[Start of section]

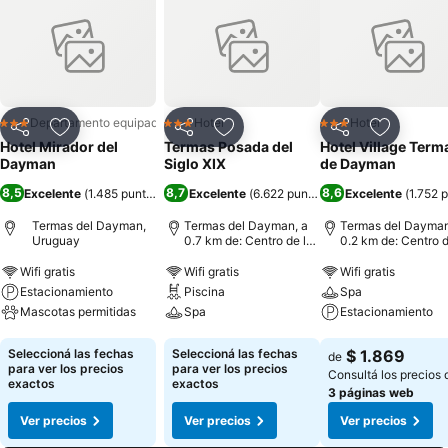
Departamento equipado
Hotel
Hotel
3 Estrellas
3 Estrellas
3 Estrellas
Compartir
Añadir a favoritos
Compartir
Añadir a favoritos
Compartir
Añadir a 
Hotel Mirador del
Termas Posada del
Hotel Village Term
Dayman
Siglo XIX
de Dayman
8,5
8,7
8,6
Excelente
(
1.485 puntuaciones
Excelente
)
(
6.622 puntuaciones
Excelente
)
(
1.752 
Termas del Dayman,
Termas del Dayman, a
Termas del Dayman
Uruguay
0.7 km de: Centro de la
0.2 km de: Centro d
ciudad
ciudad
Wifi gratis
Wifi gratis
Wifi gratis
Estacionamiento
Piscina
Spa
Mascotas permitidas
Spa
Estacionamiento
Ver precios
Ver precios
Ver precios
Seleccioná las fechas
Seleccioná las fechas
$ 1.869
de
para ver los precios
para ver los precios
Consultá los precios 
exactos
exactos
3 páginas web
Ver precios
Ver precios
Ver precios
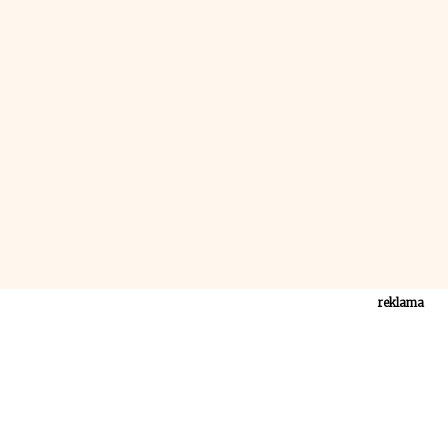
reklama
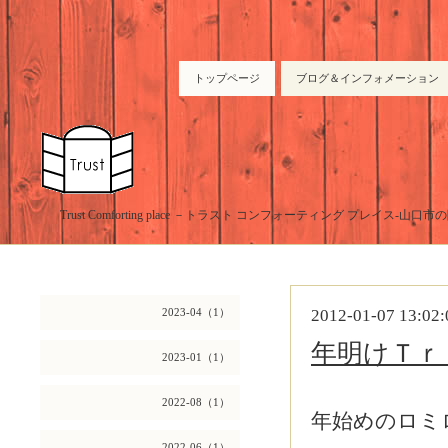
トップページ
ブログ＆インフォメーション
Trust Comforting place －トラスト コンフォーティング プレイス-山
2023-04（1）
2012-01-07 13:02:
年明けＴｒ
2023-01（1）
2022-08（1）
年始めのロミ
2022-06（1）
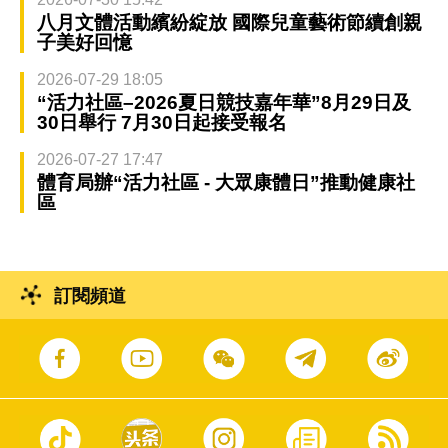
八月文體活動繽紛綻放 國際兒童藝術節續創親
子美好回憶
2026-07-29 18:05
“活力社區–2026夏日競技嘉年華”8月29日及
30日舉行 7月30日起接受報名
2026-07-27 17:47
體育局辦“活力社區 - 大眾康體日”推動健康社
區
訂閱頻道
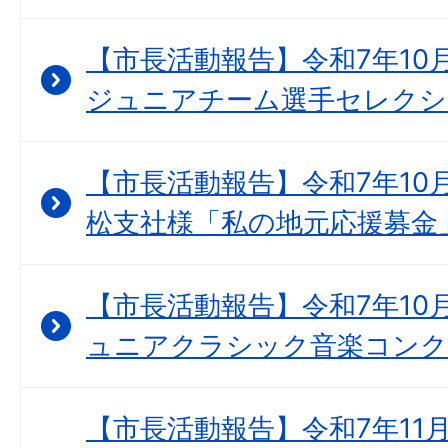
【市長活動報告】令和7年10
ジュニアチーム選手セレクシ
【市長活動報告】令和7年10月
松支社様「私の地元応援募金
【市長活動報告】令和7年10月
ュニアクラシック音楽コンク
【市長活動報告】令和7年11月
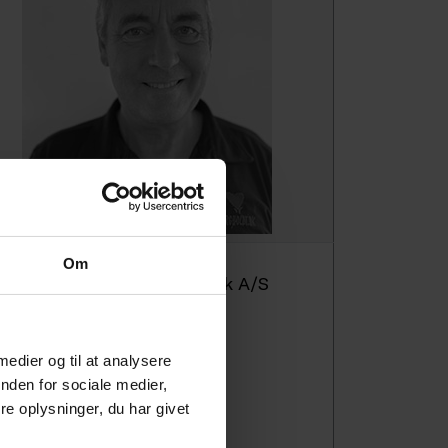
Om
ohn Bergholdt, Bergholdt.dk A/S
elefon: 40 40 61 31
 medier og til at analysere
-mail: john@bergholdt.dk
nden for sociale medier,
e oplysninger, du har givet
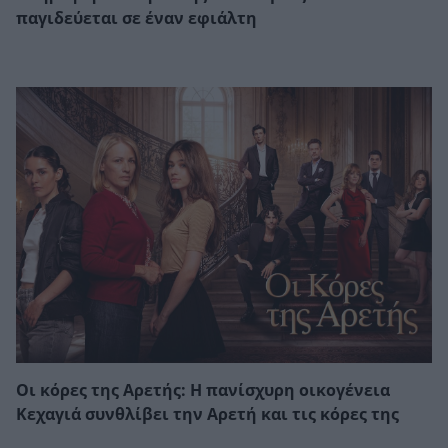
παγιδεύεται σε έναν εφιάλτη
Οι κόρες της Αρετής: Η πανίσχυρη οικογένεια
Κεχαγιά συνθλίβει την Αρετή και τις κόρες της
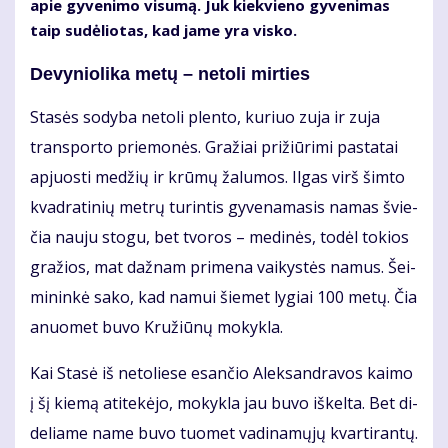
apie gy­ve­ni­mo vi­su­mą. Juk kiek­vie­no gy­ve­ni­mas
taip su­dė­lio­tas, kad ja­me yra vis­ko.
De­vy­nio­li­ka me­tų – ne­to­li mir­ties
Sta­sės so­dy­ba ne­to­li plen­to, ku­riuo zu­ja ir zu­ja
trans­por­to prie­mo­nės. Gra­žiai pri­žiū­ri­mi pa­sta­tai
ap­juos­ti me­džių ir krū­mų ža­lu­mos. Il­gas virš šim­to
kvad­ra­ti­nių met­rų tu­rin­tis gy­ve­na­ma­sis na­mas švie­
čia nau­ju sto­gu, bet tvo­ros – me­di­nės, to­dėl to­kios
gra­žios, mat daž­nam pri­me­na vai­kys­tės na­mus. Šei­
mi­nin­kė sa­ko, kad na­mui šie­met ly­giai 100 me­tų. Čia
anuo­met bu­vo Kru­žiū­nų mo­kyk­la.
Kai Sta­sė iš ne­to­lie­se esan­čio Alek­san­dra­vos kai­mo
į šį kie­mą ati­te­kė­jo, mo­kyk­la jau bu­vo iš­kel­ta. Bet di­
de­lia­me na­me bu­vo tuo­met va­di­na­mų­jų kvar­ti­ran­tų.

[End of section]

## GOAL OF THE EXERCISE
Above are the records; repeat exactly the lines from the one holding "Sta­sės so­dy­ba ne­to­li" down to the one holding "kvad­ra­ti­nių met­rų tu­rin­tis", end lines included.

## TASK RESPONSE
Sta­sės so­dy­ba ne­to­li plen­to, ku­riuo zu­ja ir zu­ja
trans­por­to prie­mo­nės. Gra­žiai pri­žiū­ri­mi pa­sta­tai
ap­juos­ti me­džių ir krū­mų ža­lu­mos. Il­gas virš šim­to
kvad­ra­ti­nių met­rų tu­rin­tis gy­ve­na­ma­sis na­mas švie­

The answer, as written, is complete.